● **Provided text**:
════

Re: [RFC v2] implement SL*B and stack usercopy runtime checks

[Andrew Morton]

On Mon, 18 Jul 2011 22:39:51 +0400
Vasiliy Kulikov <segoon@openwall.com> wrote:

>   */
>  #define access_ok(type, addr, size) (likely(__range_not_ok(addr, size) == 0))
>  
> +#if defined(CONFIG_FRAME_POINTER)

#ifdef is conventional in this case

> +/*
> + * MUST be always_inline to correctly count stack frame numbers.
> + *
> + * low ----------------------------------------------> high
> + * [saved bp][saved ip][args][local vars][saved bp][saved ip]
> + *		       ^----------------^
> + *		  allow copies only within here
> +*/
> +#undef arch_check_object_on_stack_frame
> +inline static __attribute__((always_inline))

static inline __always_inline

> +bool arch_check_object_on_stack_frame(const void *stack,
> +	     const void *stackend, const void *obj, unsigned long len)

════

● **Work to do**:
**a.** In the usercopy patch review, which directive does Andrew Morton call conventional in place of `#if defined(CONFIG_FRAME_POINTER)`?
**b.** Write what follows in the usercopy patch review, starting after its last line.

════

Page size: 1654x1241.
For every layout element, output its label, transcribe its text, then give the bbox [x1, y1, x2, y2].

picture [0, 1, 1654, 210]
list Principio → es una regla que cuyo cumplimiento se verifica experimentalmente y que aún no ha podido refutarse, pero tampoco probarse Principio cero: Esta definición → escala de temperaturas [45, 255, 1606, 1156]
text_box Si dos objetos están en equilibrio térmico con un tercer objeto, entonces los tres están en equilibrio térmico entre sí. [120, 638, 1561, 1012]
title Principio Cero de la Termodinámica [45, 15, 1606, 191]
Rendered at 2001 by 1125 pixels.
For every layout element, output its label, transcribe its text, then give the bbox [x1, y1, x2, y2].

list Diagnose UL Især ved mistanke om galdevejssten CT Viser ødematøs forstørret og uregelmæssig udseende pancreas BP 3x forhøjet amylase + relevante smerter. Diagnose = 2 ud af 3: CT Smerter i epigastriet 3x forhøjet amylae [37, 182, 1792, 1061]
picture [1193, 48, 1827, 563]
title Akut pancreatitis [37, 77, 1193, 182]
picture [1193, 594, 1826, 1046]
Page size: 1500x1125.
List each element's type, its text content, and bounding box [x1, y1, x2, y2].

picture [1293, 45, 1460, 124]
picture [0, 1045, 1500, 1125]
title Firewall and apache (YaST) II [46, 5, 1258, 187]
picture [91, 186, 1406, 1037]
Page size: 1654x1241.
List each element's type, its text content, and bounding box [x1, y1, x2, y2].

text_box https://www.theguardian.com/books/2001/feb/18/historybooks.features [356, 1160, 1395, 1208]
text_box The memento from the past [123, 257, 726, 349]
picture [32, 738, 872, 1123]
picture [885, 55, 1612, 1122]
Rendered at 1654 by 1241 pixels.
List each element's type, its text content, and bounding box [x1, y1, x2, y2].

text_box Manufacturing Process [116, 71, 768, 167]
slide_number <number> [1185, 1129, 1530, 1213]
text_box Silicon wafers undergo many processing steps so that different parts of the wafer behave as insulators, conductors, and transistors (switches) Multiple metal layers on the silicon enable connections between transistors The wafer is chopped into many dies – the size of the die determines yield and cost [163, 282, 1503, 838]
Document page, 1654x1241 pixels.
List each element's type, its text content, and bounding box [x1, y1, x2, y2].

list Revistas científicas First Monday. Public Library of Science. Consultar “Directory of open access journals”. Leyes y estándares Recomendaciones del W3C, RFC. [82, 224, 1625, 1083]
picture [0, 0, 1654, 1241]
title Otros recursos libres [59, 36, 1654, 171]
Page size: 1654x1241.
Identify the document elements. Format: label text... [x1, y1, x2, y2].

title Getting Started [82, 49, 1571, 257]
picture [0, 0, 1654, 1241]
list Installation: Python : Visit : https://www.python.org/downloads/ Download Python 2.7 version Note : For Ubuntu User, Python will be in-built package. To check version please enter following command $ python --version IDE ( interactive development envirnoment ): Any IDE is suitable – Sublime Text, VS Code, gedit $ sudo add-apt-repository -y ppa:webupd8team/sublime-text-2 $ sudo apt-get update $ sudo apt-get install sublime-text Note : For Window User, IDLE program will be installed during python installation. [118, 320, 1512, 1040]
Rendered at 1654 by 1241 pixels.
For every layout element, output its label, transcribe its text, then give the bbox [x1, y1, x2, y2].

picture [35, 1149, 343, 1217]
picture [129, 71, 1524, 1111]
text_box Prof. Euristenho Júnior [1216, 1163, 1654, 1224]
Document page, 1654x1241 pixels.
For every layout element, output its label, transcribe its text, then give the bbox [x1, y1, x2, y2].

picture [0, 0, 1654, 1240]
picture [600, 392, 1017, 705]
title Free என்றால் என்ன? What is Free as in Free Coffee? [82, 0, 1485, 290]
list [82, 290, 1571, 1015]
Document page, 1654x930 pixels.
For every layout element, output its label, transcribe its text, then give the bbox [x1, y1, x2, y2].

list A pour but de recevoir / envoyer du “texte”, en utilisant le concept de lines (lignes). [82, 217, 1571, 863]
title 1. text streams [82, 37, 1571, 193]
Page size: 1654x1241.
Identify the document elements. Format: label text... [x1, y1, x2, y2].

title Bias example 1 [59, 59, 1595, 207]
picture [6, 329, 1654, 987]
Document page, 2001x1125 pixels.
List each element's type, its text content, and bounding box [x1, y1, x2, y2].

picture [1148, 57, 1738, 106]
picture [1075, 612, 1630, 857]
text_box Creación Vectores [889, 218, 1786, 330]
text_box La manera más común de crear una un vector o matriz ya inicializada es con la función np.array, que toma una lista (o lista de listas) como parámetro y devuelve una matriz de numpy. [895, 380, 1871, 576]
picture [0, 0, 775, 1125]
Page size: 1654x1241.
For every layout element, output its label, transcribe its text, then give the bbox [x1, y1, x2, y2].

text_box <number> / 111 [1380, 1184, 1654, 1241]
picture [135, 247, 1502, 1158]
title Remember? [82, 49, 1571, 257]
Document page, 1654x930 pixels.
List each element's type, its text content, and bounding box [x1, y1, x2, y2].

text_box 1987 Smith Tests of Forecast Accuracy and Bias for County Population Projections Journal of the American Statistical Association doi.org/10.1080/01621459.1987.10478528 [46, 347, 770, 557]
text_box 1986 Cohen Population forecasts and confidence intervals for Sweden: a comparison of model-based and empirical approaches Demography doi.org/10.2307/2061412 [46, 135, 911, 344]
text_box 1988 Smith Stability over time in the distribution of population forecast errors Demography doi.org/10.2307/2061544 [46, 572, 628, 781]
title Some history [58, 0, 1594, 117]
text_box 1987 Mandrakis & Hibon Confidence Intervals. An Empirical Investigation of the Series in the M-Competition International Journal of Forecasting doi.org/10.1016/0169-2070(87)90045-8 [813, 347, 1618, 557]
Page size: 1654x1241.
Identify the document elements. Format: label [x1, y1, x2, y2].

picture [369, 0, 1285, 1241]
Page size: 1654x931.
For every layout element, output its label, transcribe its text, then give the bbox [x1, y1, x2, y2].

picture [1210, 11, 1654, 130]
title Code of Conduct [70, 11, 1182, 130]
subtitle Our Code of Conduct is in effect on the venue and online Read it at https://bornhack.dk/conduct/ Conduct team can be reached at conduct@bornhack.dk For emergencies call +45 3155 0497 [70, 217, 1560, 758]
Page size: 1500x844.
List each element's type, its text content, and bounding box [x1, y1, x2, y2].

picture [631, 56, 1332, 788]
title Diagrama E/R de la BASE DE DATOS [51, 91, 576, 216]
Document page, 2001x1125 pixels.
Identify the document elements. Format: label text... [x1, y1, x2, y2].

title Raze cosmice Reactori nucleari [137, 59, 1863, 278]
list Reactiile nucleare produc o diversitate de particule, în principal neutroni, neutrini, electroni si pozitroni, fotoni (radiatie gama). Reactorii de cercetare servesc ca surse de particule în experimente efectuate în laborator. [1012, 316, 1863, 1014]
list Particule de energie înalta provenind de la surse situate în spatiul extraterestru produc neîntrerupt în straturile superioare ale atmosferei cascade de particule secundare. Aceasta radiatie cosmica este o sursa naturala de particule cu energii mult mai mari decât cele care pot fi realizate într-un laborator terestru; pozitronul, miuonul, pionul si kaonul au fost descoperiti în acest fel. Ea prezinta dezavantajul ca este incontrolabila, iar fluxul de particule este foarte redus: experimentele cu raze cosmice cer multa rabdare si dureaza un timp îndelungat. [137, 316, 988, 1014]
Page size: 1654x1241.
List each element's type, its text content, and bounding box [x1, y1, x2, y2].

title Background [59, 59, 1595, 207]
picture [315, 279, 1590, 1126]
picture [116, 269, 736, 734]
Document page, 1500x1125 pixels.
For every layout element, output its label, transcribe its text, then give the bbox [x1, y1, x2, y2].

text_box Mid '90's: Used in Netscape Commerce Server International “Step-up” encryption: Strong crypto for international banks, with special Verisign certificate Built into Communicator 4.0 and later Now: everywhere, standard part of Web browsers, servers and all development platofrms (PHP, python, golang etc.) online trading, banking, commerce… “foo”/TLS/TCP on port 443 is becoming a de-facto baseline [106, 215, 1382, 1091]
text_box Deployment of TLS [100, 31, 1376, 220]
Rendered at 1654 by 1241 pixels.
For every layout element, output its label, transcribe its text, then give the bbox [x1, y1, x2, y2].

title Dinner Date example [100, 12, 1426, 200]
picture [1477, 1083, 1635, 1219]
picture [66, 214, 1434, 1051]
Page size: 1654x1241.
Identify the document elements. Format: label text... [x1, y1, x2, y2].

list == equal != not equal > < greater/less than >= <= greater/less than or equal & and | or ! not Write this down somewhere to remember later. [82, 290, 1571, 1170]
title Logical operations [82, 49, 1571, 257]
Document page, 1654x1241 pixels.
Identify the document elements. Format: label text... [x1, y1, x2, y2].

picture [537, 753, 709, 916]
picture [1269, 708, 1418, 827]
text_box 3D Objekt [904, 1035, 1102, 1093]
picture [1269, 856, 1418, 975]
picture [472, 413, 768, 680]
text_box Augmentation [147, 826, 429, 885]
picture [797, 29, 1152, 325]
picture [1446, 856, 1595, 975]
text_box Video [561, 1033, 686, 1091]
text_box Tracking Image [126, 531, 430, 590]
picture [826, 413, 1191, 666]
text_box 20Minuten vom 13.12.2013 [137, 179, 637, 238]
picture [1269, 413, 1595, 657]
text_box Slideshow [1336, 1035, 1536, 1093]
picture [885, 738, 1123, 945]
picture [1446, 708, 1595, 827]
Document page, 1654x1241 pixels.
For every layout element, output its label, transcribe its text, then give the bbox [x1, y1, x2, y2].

════

● **Outputs**:
**a.** #ifdef

**b.**
> +{
> +	const void *frame = NULL;
> +	const void *oldframe;
> +
> +	/*
> +	 * Get the kernel_access_ok() caller frame.
> +	 * __builtin_frame_address(0) returns kernel_access_ok() frame
> +	 * as arch_ and stack_ are inline and kernel_ is noinline.
> +	 */
> +	oldframe = __builtin_frame_address(0);
> +	if (oldframe)
> +		frame = __builtin_frame_address(1);
> +
> +	while (stack <= frame && frame < stackend) {
> +		/*
> +		 * If obj + len extends past the last frame, this
> +		 * check won't pass and the next frame will be 0,
> +		 * causing us to bail out and correctly report
> +		 * the copy as invalid.
> +		 */
> +		if (obj + len <= frame) {
> +			/* EBP + EIP */
> +			int protected_regs_size = 2*sizeof(void *);

size_t?

> +			if (obj >= oldframe + protected_regs_size)
> +				return true;
> +			return false;
> +		}
> +		oldframe = frame;
> +		frame = *(const void * const *)frame;
> +	}
> +	return false;
> +}
> +#endif
> +
>  /*
>   * The exception table consists of pairs of addresses: the first is the
>   * address of an instruction that is allowed to fault, and the second is
>
> ...
>
> @@ -205,11 +209,30 @@ static inline unsigned long __must_check copy_from_user(void *to,
>  {
>  	int sz = __compiletime_object_size(to);
>  
> -	if (likely(sz == -1 || sz >= n))
> -		n = _copy_from_user(to, from, n);
> -	else
> +	if (likely(sz == -1 || sz >= n)) {
> +		if (kernel_access_ok(to, n))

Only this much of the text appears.